A brief period of yak shaving led to adding support to the Bus Pirate for the overdrive mode (since landed in upstream), and resulted in a search request via the BP interface correctly finding the device and displaying its ROM ID. This allowed exploration of the various commands the authenticator supports, to verify that the programming sequence operated as expected. These allow for setting the shared secret, performing a SHA256 MAC against this secret and a suitable nonce, and retrieving the result.

Next problem: the retrieved SHA256 MAC did not match the locally computed value. Initially endianness issues were suspected, but trying the relevant permutations did not help. Some searching found an implementation of SHA256 for the DS28E15 that showed differences between a standard SHA256 computation and what the authenticator performs. In particular SHA256 normally adds the current working state (a-g) to the current hash value (h0-h7) at the end of every block. The authenticator does this for all but the final block, where instead the hash value is set to the working state. I haven’t been able to find any documentation from Maxim that this is how things are calculated, nor have I seen any generic implementation of SHA256 which supports this mode. However rolling my own C implementation based on the code I found and using it to compare the results retrieved from the device confirms that this is what’s happening.

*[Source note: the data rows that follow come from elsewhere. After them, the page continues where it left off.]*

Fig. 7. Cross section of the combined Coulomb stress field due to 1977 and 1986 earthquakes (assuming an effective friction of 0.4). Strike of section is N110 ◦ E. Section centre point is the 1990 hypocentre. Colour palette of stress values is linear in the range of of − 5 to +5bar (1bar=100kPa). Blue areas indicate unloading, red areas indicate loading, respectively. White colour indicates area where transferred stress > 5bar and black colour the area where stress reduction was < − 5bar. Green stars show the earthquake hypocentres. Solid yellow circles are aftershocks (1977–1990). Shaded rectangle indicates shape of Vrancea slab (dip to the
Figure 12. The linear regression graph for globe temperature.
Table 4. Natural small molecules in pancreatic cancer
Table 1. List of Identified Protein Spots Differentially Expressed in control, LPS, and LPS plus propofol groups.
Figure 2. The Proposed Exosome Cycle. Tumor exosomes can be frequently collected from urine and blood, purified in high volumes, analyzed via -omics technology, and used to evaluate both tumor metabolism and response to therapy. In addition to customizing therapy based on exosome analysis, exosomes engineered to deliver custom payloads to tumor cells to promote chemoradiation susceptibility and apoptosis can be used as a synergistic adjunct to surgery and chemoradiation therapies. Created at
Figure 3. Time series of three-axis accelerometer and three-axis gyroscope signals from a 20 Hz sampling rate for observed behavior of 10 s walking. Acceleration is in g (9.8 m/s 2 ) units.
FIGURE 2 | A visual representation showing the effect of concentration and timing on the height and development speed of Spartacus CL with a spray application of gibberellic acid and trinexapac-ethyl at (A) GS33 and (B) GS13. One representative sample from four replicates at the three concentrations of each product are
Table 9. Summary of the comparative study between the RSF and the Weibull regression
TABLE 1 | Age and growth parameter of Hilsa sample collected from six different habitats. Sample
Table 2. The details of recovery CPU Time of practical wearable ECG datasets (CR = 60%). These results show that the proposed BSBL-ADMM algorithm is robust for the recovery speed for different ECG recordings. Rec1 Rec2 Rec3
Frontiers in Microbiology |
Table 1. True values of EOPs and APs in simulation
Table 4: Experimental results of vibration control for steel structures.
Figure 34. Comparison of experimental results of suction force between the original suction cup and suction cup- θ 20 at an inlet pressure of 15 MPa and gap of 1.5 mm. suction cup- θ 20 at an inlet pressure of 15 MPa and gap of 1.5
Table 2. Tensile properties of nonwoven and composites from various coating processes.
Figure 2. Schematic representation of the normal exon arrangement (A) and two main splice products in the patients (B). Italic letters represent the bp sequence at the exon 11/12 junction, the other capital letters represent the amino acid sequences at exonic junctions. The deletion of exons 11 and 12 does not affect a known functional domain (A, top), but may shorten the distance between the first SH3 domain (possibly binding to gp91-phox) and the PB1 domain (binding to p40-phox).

So at this point we’re done, right? Wait for the proper programming hardware to turn up, write the key to the devices, profit? Well, no. There was a bit of a saga involving the programmer (actually programmers, one with at least some documentation that allowed the creation of a Python tool to allow setting the key and reading + recording the ROM ID for tracking, and one with no programming documentation that came with a fancy GUI for manually doing the programming), but more importantly it was necessary to confirm that the programmed device interacted with the hardware correctly.

Initial testing with the hardware was unsuccessful. Again endianness issues were considered and permutations tried, but without success. A simple key constructed to avoid such issues was tried, and things worked fine. There was a hardware simulation of both components available, so it was decided to run that and obtain a capture of the traffic between them. As the secret key was known this would then allow the random nonce to be captured, and the corresponding (correct) hash value. Tests could then be performed in software to determine what the issue was & how to generate the same hash for verification.

Two sets of analyzer software were tried, OpenBench LogicSniffer (OLS) and sigrok. As it happened both failed to correctly decode the bitstream detected as 1-Wire, but were able to show the captured data graphically, allowing for decoding by eye. A slight patch to OLS to relax the timing constraints allowed it to successfully decode the full capture and provided the appropriate data for software reproduction. The end issue? A 256 bit number (as defined in VHDL) is not the same as 32 element byte array… Obvious when you know what the issue is!

So? What did I learn, other than a lot about 1-Wire? Firstly, don’t offhandedly discount suggestions that you don’t think make sense. Secondly, having a tool (in this case the Bus Pirate) that lets you easily play with a protocol via a simple interface is invaluable in understanding it. Thirdly, don’t trust manufacturers to be doing something in a normal fashion when they claim to be using a well defined technology. Fourthly, be conscious about all of the different ways bitstreams can be actually processed in memory. It’s not just endianness. Finally, spending the time to actually understand what’s going on up front can really help when things don’t work as you’d expect later on - without the yak shaving to support Overdrive on the BP I wouldn’t have been able to so quickly use the simulation capture to help diagnose the issue.